Continue breastfeeding if you come into contact with the flu or have the flu yourself.  The flu virus is spread through respiratory droplets when a person coughs/sneezes/talks or if a person touches an infected surface then touches their mouth or nose, it is not transmitted through breast milk.

Furthermore, your breast milk has antibodies that will protect the baby from many colds and the flu. These antibodies destroy bacteria in a baby’s gut before they have the chance to make them ill. A baby’s saliva will enter a mother’s breast and can signal milk to change its composition to help fight illness.

Prevention is key

The most important thing you can do is take preventative measures to avoid colds and the flu. Avoid any sick contacts, cover your nose and mouth when you cough or sneeze. Disinfect surfaces regularly around your home and workplace. Be sure to wash your hands regularly. 

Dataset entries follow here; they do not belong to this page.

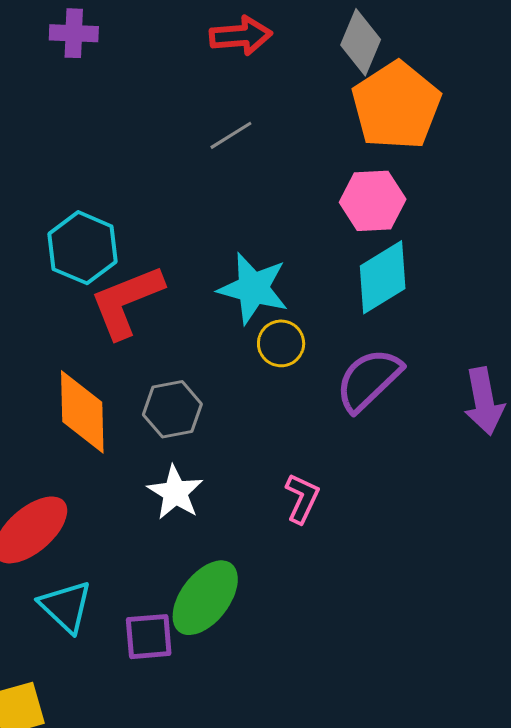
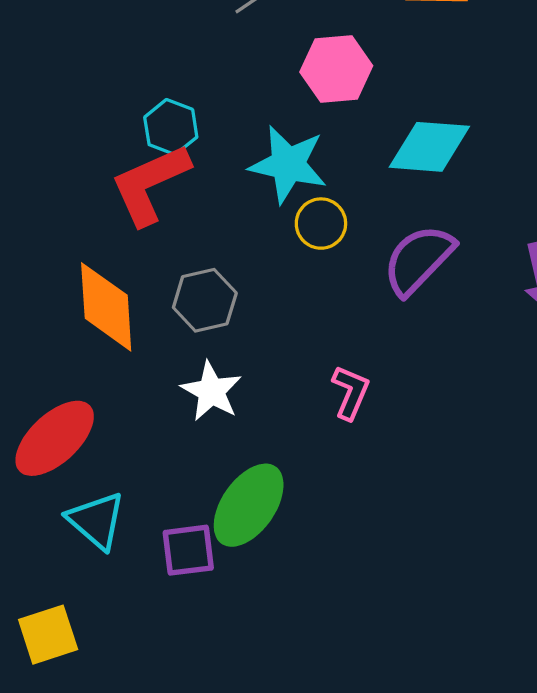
pink hexagon: (373, 201) -> (336, 69), moved
cyan hexagon: (83, 248) -> (171, 127), moved, size x0.7
cyan diamond: (383, 277) -> (429, 147), turned 38

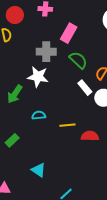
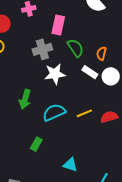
green semicircle: (78, 60) -> (75, 48), turned 30
white star: (38, 77) -> (55, 74), moved
cyan semicircle: (39, 115) -> (54, 112), size x1.6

Most importantly, discuss with your doctor receiving the flu vaccine for yourself and your baby. The flu vaccine is safe for breastfeeding mothers and infants older than 6 months. Refer to the CDC website for further details regarding this.

If you become ill

If you become ill yourself keep your baby close by and try to nurse while lying down. This will allow you much-needed rest. Be sure to increase your fluid intake as well, and always check with your doctor prior to taking any medications. 

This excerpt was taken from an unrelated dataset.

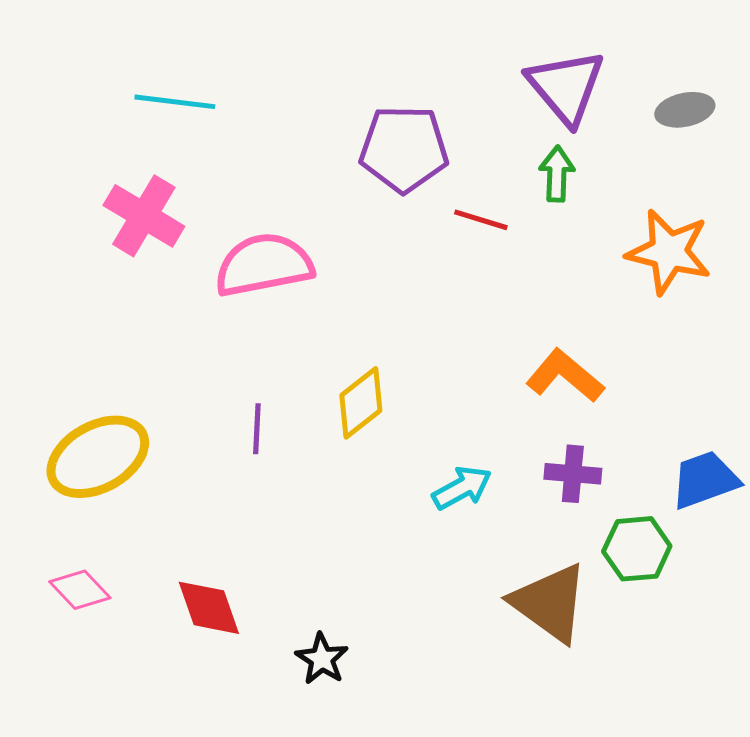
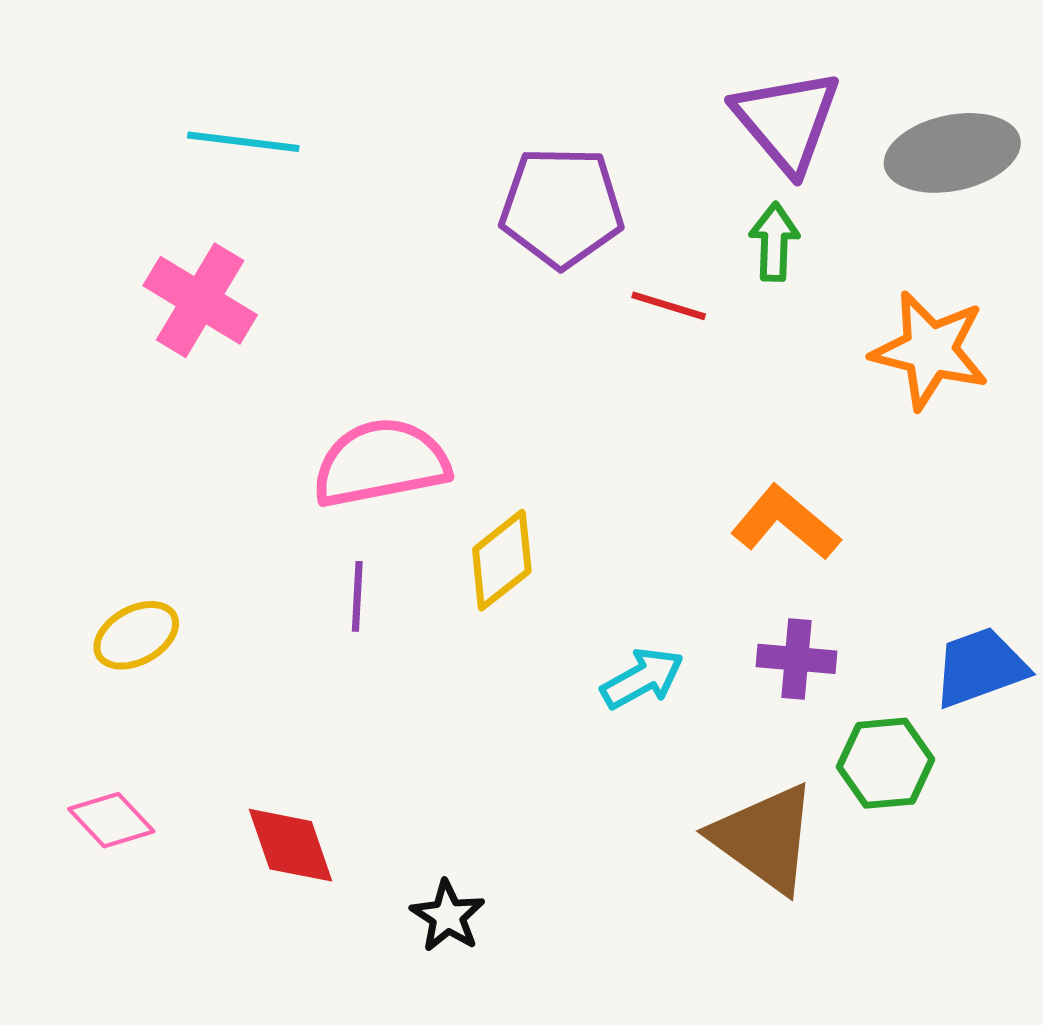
gray ellipse: (685, 110) -> (952, 153), size x1.6
pink semicircle: (264, 265) -> (381, 463), moved
yellow ellipse: (98, 457) -> (136, 635), size x0.6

Other good resources for the safety of medications include the LactMed app or The Infant Risk Hotline (1-806-352-2519). 

If you are feeling too ill to breastfeed or pump, express your milk to protect your supply and feed your baby using a cup/syringe/bottle. Expressing your milk is also very important should the situation arise where mom and baby are separated. You can discuss with your doctor bringing your baby to you to feed in the hospital. It can be normal for mothers to experience a brief decrease in milk production during periods of stress or illness.

If your baby becomes ill

If your baby has a cold or the flu, breast milk is ideal nutrition for him. If your baby is too ill to feed directly at the breast, a cup or syringe can be used to feed him or her your expressed milk. Withholding breast milk during periods of illness can increase the likelihood of your baby getting sick and deprives them of the comfort that comes along with breastfeeding.

Very rarely is a supplement of water or juice needed when your baby is sick. Instead, increase the frequency of feedings for your baby to help keep him or her hydrated. Speak with your pediatrician about treatments for your baby that may help cold or flu symptoms. However, if your baby is having decreased diaper output and is unable to keep feedings down contact your pediatrician.